▶ **THINGS TO DO**
(A) Translate into Spanish this sentence from the checkpoint discussion: "I attempted to trigger these race conditions in TAP 013, but without much success."
(B) Continue the checkpoint discussion from its last sentence.

▶ **PAGE EXTRACT**
↓
2) update XLogCtl->data_checksum_version
3) update ControlFile->data_checksum_version
4) UpdateControlFile()
5) emits barrier

while the checkpointer (CreateCheckPoint) does this:

A) read XLogCtl->data_checksum_version (while holding insert locks)
B) insert XLOG_CHECKPOINT_REDO (reads XLogCtl->data_checksum_version)
C) UpdateControlFile()

The outcome depends on how exactly these two sequences interleave. For
example, this can happen:

1) write XLOG2_CHECKSUMS with new state
  A) read XLogCtl->data_checksum_version (while holding insert locks)
  B) insert XLOG_CHECKPOINT_REDO (reads XLogCtl->data_checksum_version)
  C) UpdateControlFile()
2) update XLogCtl->data_checksum_version
3) update ControlFile->data_checksum_version
4) UpdateControlFile()
5) emits barrier

Which means the XLOG_CHECKPOINT_REDO will be after XLOG2_CHECKSUMS (and
so redo won't see it), but the checkpoint will still get the old
checksum state from XLogCtl. And so the outcome is "off", per case (c).

But it can also happen what case (b) does:

  A) read XLogCtl->data_checksum_version (while holding insert locks)
  B) insert XLOG_CHECKPOINT_REDO (reads XLogCtl->data_checksum_version)
  C) UpdateControlFile()
1) write XLOG2_CHECKSUMS with new state
2) update XLogCtl->data_checksum_version
3) update ControlFile->data_checksum_version
4) UpdateControlFile()
5) emits barrier

In which case the REDO will have the old state, but the recovery will
read the XLOG2_CHECKSUMS, and so end up with "on".

This is the root cause of the surprising behavior in TAP 012, I think.

I attempted to trigger these race conditions in TAP 013, but without
much success. In the end I realized it probably needs more control,
waiting for the other process to hit the next injection point before
unpausing the current one. TAP 014 does that, and it shows that with the
right interleaving of steps the (c) case can end up with both "on" and
"off" final state.

As I said, I don't claim I fully understand this yet. But I wouldn't
call this "bug" - AFAICS it won't produce an incorrect final state (I
haven't seen any such cases).

Still, I wonder if there's a potential issue I failed to notice.


The other question I had when looking at this (concurrency with
checkpoints) is what we get by doing

     MyProc->delayChkptFlags |= DELAY_CHKPT_START;

whenever updating the state in SetDataChecksums... functions. Because
the only thing that guarantees is the updates happen on one side of the
checkpoint record. What does that give us, actually?

It does not seem to prevent this surprising behavior, and it does not
say the XLOG2_CHECKSUMS happens before/after the XLOG_CHECKPOINT_REDO.
↑
▶ **SUPPLIED MATERIAL**
↓
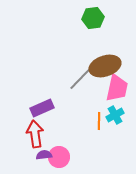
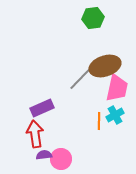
pink circle: moved 2 px right, 2 px down
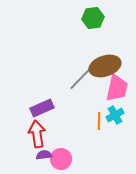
red arrow: moved 2 px right
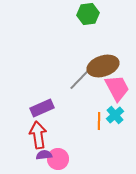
green hexagon: moved 5 px left, 4 px up
brown ellipse: moved 2 px left
pink trapezoid: rotated 40 degrees counterclockwise
cyan cross: rotated 12 degrees counterclockwise
red arrow: moved 1 px right, 1 px down
pink circle: moved 3 px left
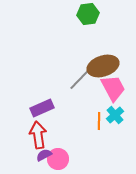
pink trapezoid: moved 4 px left
purple semicircle: rotated 21 degrees counterclockwise
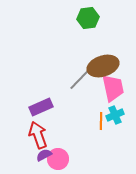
green hexagon: moved 4 px down
pink trapezoid: rotated 16 degrees clockwise
purple rectangle: moved 1 px left, 1 px up
cyan cross: rotated 18 degrees clockwise
orange line: moved 2 px right
red arrow: rotated 12 degrees counterclockwise
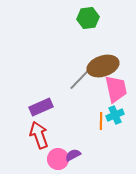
pink trapezoid: moved 3 px right, 1 px down
red arrow: moved 1 px right
purple semicircle: moved 29 px right
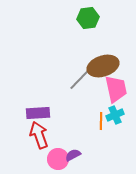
purple rectangle: moved 3 px left, 6 px down; rotated 20 degrees clockwise
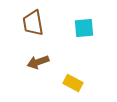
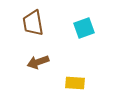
cyan square: rotated 15 degrees counterclockwise
yellow rectangle: moved 2 px right; rotated 24 degrees counterclockwise
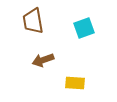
brown trapezoid: moved 2 px up
brown arrow: moved 5 px right, 2 px up
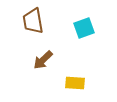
brown arrow: rotated 25 degrees counterclockwise
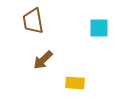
cyan square: moved 15 px right; rotated 20 degrees clockwise
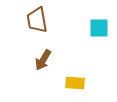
brown trapezoid: moved 4 px right, 1 px up
brown arrow: rotated 15 degrees counterclockwise
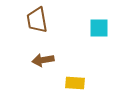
brown arrow: rotated 50 degrees clockwise
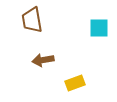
brown trapezoid: moved 5 px left
yellow rectangle: rotated 24 degrees counterclockwise
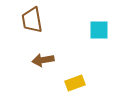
cyan square: moved 2 px down
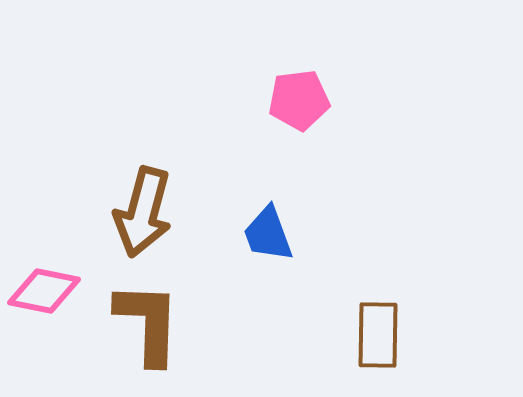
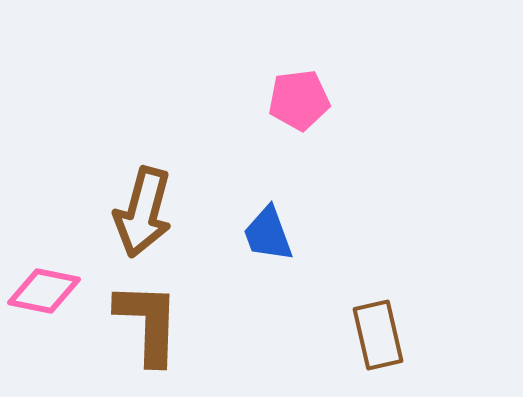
brown rectangle: rotated 14 degrees counterclockwise
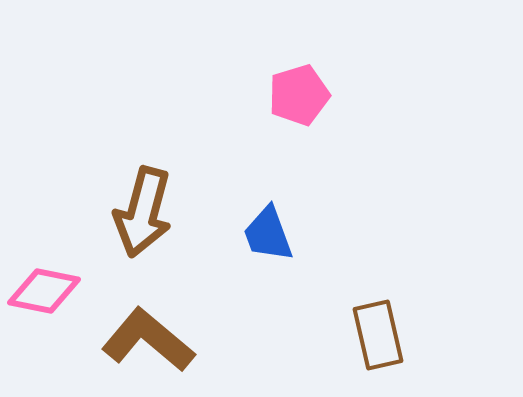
pink pentagon: moved 5 px up; rotated 10 degrees counterclockwise
brown L-shape: moved 17 px down; rotated 52 degrees counterclockwise
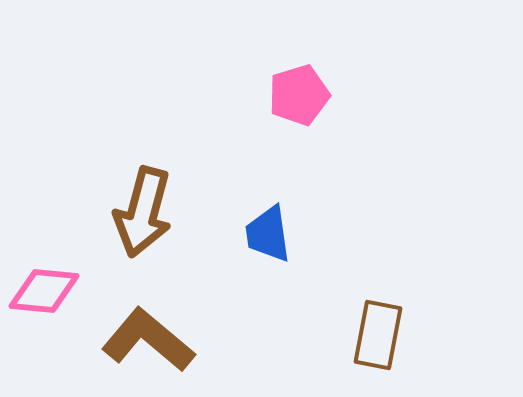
blue trapezoid: rotated 12 degrees clockwise
pink diamond: rotated 6 degrees counterclockwise
brown rectangle: rotated 24 degrees clockwise
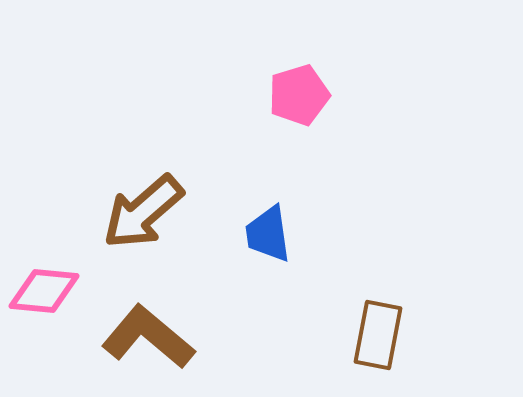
brown arrow: rotated 34 degrees clockwise
brown L-shape: moved 3 px up
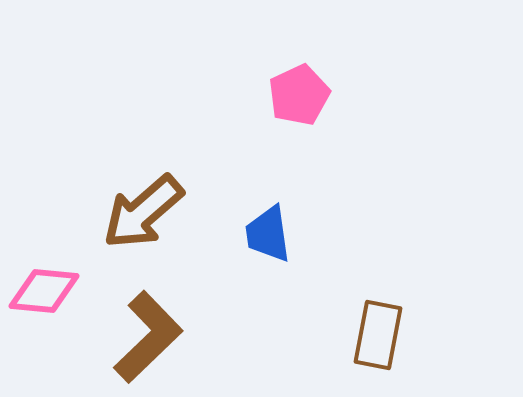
↑
▶ **THE REPLIES**
(A) Intenté provocar estas condiciones de carrera en TAP 013, pero sin mucho éxito.

(B)
regards

[1]
https://www.postgresql.org/message-id/9197F930-DDEB-4CAC-82A2-16FEC715CCE8%40yesql.se

-- 
Tomas Vondra

Re: Changing the state of data checksums in a running cluster

SATYANARAYANA NARLAPURAM <satyanarlapuram@gmail.com> — 2026-05-05T07:43:03Z

Hi Hackers, Daniel,

Further testing this feature, I noticed that the cost_delay and cost_limit
arguments
 to pg_enable_data_checksums() in practice have no effect.

It appears we have two independent issues in DataChecksumsWorkerMain():

(1) The worker writes the user-supplied values to VacuumCostDelay and
VacuumCostLimit (the GUC-bound globals in globals.c). However,
vacuum_delay_point() reads vacuum_cost_delay / vacuum_cost_limit
declared in vacuum.c. The two pairs are kept in sync only by
VacuumUpdateCosts(), which the worker never calls. Therefore, the napping
formula always sees the defaults (vacuum_cost_delay = 0) and never
sleeps.

(2) The worker also resets VacuumCostPageHit/Miss/Dirty to 0 at startup.
With all per-page weights at zero, VacuumCostBalance never reaches
vacuum_cost_limit, which would defeat the throttling on its own even
if (1) were fixed.

Repro:

Create a database and load data (say 3 GB)

SELECT pg_disable_data_checksums();
SELECT pg_enable_data_checksums(100, 1);   -- 100 ms/page, balance limit 1

Without the fix, this completes in ~10 seconds and pg_stat_activity
never shows wait_event = VacuumDelay for the worker. With even moderate
parameters (e.g. (50, 200)) the worker is continuously in VacuumDelay
after the patch, and total runtime stretches as one would expect.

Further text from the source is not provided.